All three of these individuals were reported as having engaged in erratic behavior often associated with people suffering from the long-term effects of concussions. Recent research has also suggested a positive link between the incidence of ALS (Lou Gehrig’s Disease) among former football players, such as Turner, and TBI.
Attorneys for plaintiffs say they are not trying to bankrupt the NFL. They simply want recognition of the problem and for the NFL to step forward to help the suffering players and their families cope with the huge financial costs associated with their conditions. They also want the sport made safer for present and future players.

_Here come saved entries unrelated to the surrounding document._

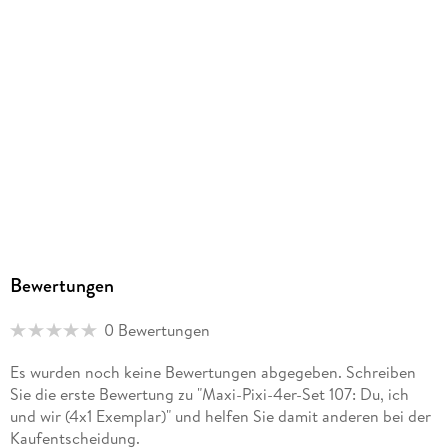
Größe (L/B/H)
155/152/11 mm
Sonstiges
Set mit 4x1 Exemplar
GTIN
9783551030726
Herstelleradresse
Carlsen Verlag GmbH, Völckersstraße 14-20, 22765
Hamburg, produktsicherheit@carlsen.de
Bewertungen
0 Bewertungen
Es wurden noch keine Bewertungen abgegeben. Schreiben
Sie die erste Bewertung zu "Maxi-Pixi-4er-Set 107: Du, ich
und wir (4x1 Exemplar)" und helfen Sie damit anderen bei der
Kaufentscheidung.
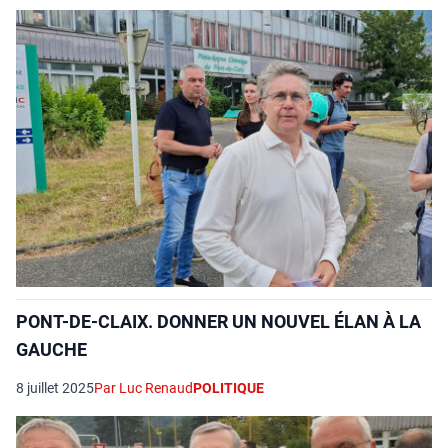
PONT-DE-CLAIX. DONNER UN NOUVEL ÉLAN À LA
GAUCHE
8 juillet 2025
Par Luc Renaud
POLITIQUE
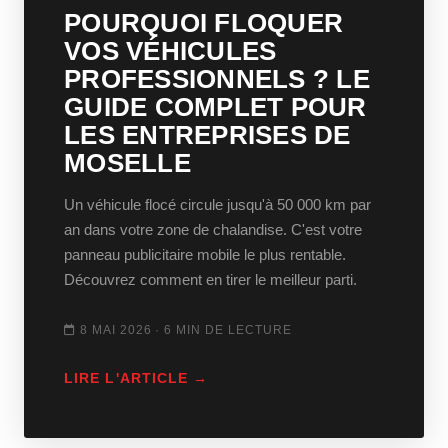
POURQUOI FLOQUER
VOS VÉHICULES
PROFESSIONNELS ? LE
GUIDE COMPLET POUR
LES ENTREPRISES DE
MOSELLE
Un véhicule flocé circule jusqu'à 50 000 km par
an dans votre zone de chalandise. C'est votre
panneau publicitaire mobile le plus rentable.
Découvrez comment en tirer le meilleur parti.
8 MAI 2026 · 6 MIN DE LECTURE
LIRE L'ARTICLE →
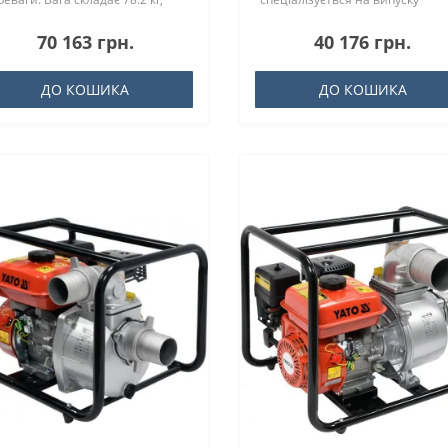
..
якісного нас..
70 163 грн.
40 176 грн.
ДО КОШИКА
ДО КОШИКА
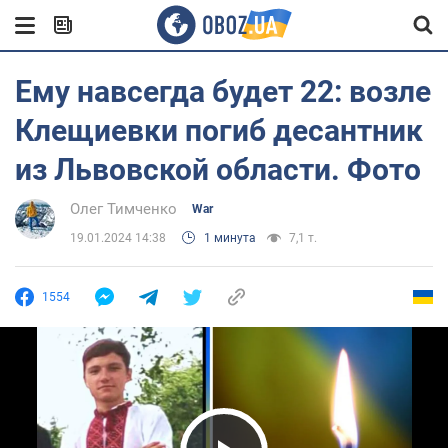
Ему навсегда будет 22: возле
Клещиевки погиб десантник
из Львовской области. Фото
Олег Тимченко
War
19.01.2024 14:38
1 минута
7,1 т.
1554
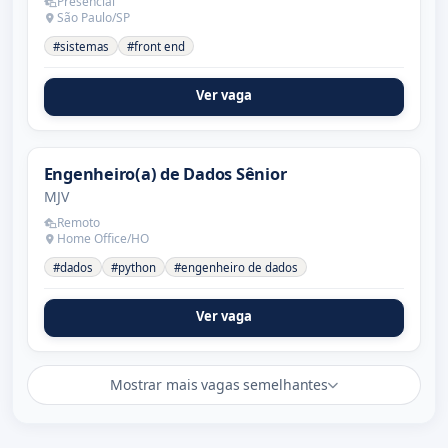
Presencial
São Paulo/SP
#sistemas
#front end
Ver vaga
Engenheiro(a) de Dados Sênior
MJV
Remoto
Home Office/HO
#dados
#python
#engenheiro de dados
Ver vaga
Mostrar mais vagas semelhantes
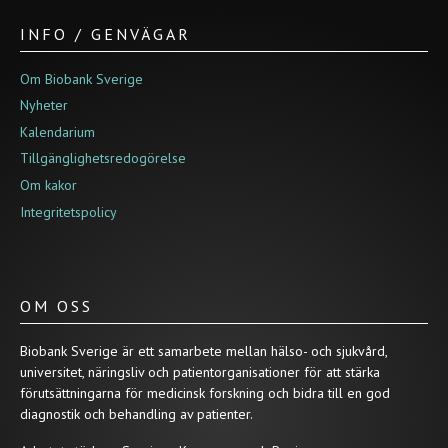
INFO / GENVÄGAR
Om Biobank Sverige
Nyheter
Kalendarium
Tillgänglighetsredogörelse
Om kakor
Integritetspolicy
OM OSS
Biobank Sverige är ett samarbete mellan hälso- och sjukvård,
universitet, näringsliv och patientorganisationer för att stärka
förutsättningarna för medicinsk forskning och bidra till en god
diagnostik och behandling av patienter.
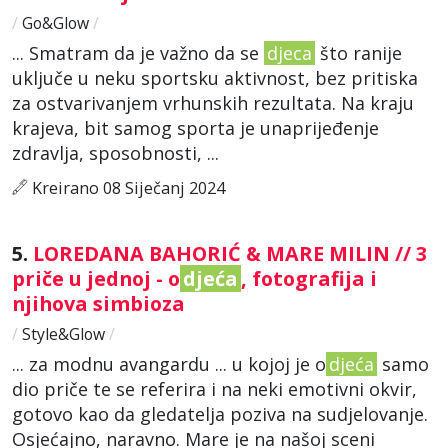
/
Go&Glow
/
... Smatram da je važno da se
djeca
što ranije
uključe u neku sportsku aktivnost, bez pritiska
za ostvarivanjem vrhunskih rezultata. Na kraju
krajeva, bit samog sporta je unaprijeđenje
zdravlja, sposobnosti, ...
Kreirano 08 Siječanj 2024
5.
LOREDANA BAHORIĆ & MARE MILIN // 3
priče u jednoj - o
djeća
, fotografija i
njihova simbioza
/
Style&Glow
/
... za modnu avangardu ... u kojoj je o
djeća
samo
dio priče te se referira i na neki emotivni okvir,
gotovo kao da gledatelja poziva na sudjelovanje.
Osjećajno, naravno. Mare je na našoj sceni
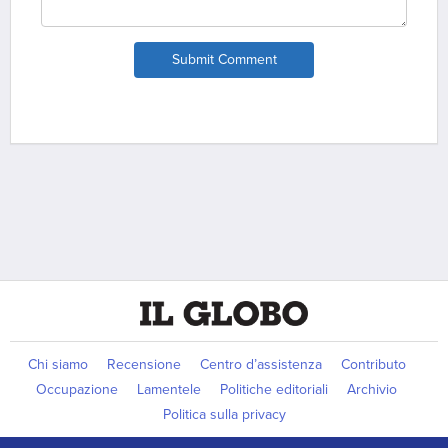
Submit Comment
Chi siamo
Recensione
Centro d’assistenza
Contributo
Occupazione
Lamentele
Politiche editoriali
Archivio
Politica sulla privacy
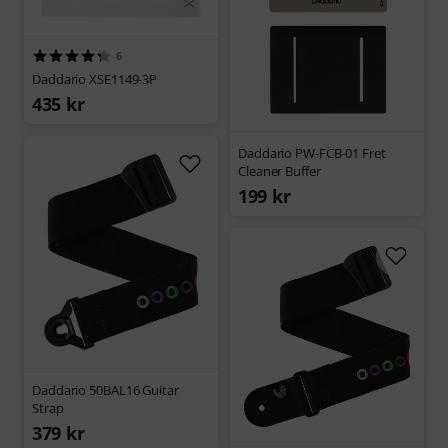
6
Daddario XSE1149-3P
435 kr
Daddario PW-FCB-01 Fret
Cleaner Buffer
199 kr
Daddario 50BAL16 Guitar
Strap
379 kr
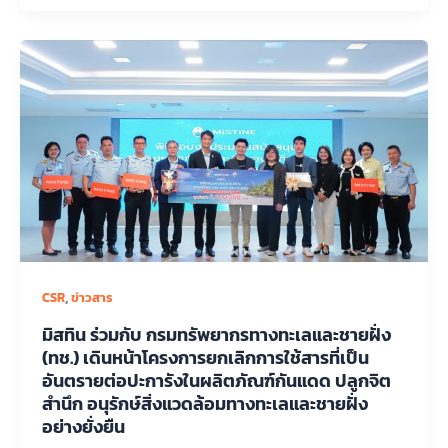
,
CSR
ข่าวสาร
มิสทิน ร่วมกับ กรมทรัพยากรทางทะเลและชายฝั่ง
(ทช.) เดินหน้าโครงการยกเลิกการใช้สารที่เป็น
อันตรายต่อปะการังในผลิตภัณฑ์กันแดด ปลูกจิต
สำนึก อนุรักษ์สิ่งแวดล้อมทางทะเลและชายฝั่ง
อย่างยั่งยืน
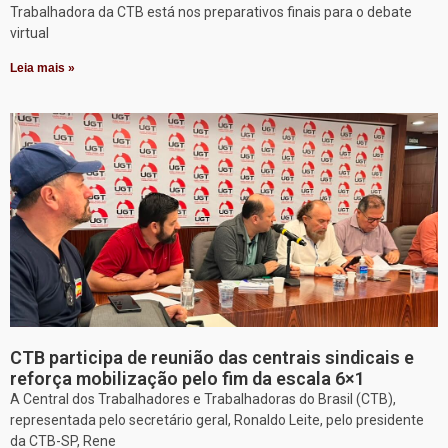
Trabalhadora da CTB está nos preparativos finais para o debate
virtual
Leia mais »
CTB participa de reunião das centrais sindicais e
reforça mobilização pelo fim da escala 6×1
A Central dos Trabalhadores e Trabalhadoras do Brasil (CTB),
representada pelo secretário geral, Ronaldo Leite, pelo presidente
da CTB-SP, Rene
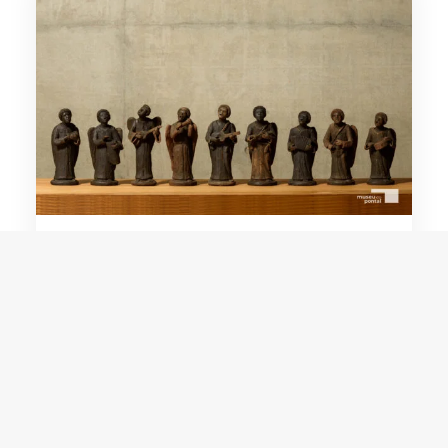
Zé do Carmo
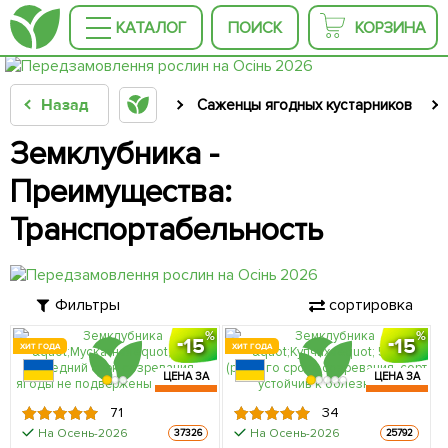
КАТАЛОГ
ПОИСК
КОРЗИНА
Назад
Саженцы ягодных кустарников
Земклубника -
Преимущества:
Транспортабельность
Фильтры
сортировка
15
15
ХИТ ГОДА
ХИТ ГОДА
ЦЕНА ЗА
ЦЕНА ЗА
5шт
5шт
71
34
На Осень-2026
На Осень-2026
37326
25792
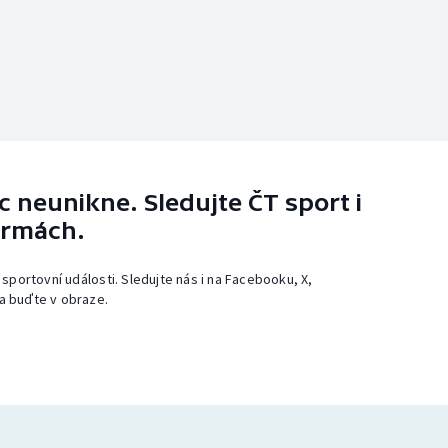
 neunikne. Sledujte ČT sport i
ormách.
 sportovní události. Sledujte nás i na Facebooku, X,
a buďte v obraze.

The fact remains, however, that these lawsuits have the potential to wreak financial havoc on the league and its owners. The league has asked that all of these lawsuits be dismissed because they are preempted under federal labor law by the collective bargaining agreement with the players. It is in fact true that a recent lawsuit filed by retired players alleges that they were unfairly left out of the recent talks that led to last year’s labor agreement. The judge in that case ruled that they had no standing to contest anything dealing with collective bargaining and that their “agent” is the players union.
That, of course, angers retired players who have been trying for several years to get help from the union in pursuing better treatment from the league on disability issues.
Thousands of families scattered across the country are quietly leading desperate lives as they seek to cope with post-football injuries affecting ex-players. The current litigation may turn out to be more important than any NFL game any of these players ever played in. The future of football as we know it could also be at stake.
Dr. Greg Tyler, Esq., is The Sport Digest editor and the Library Director/Archivist at the United States Sports Academy. Before joining the Academy, Tyler practiced law for a number of years. He also currently teaches online classes on sports issues at the Academy and in the past Tyler has lectured on intellectual property law.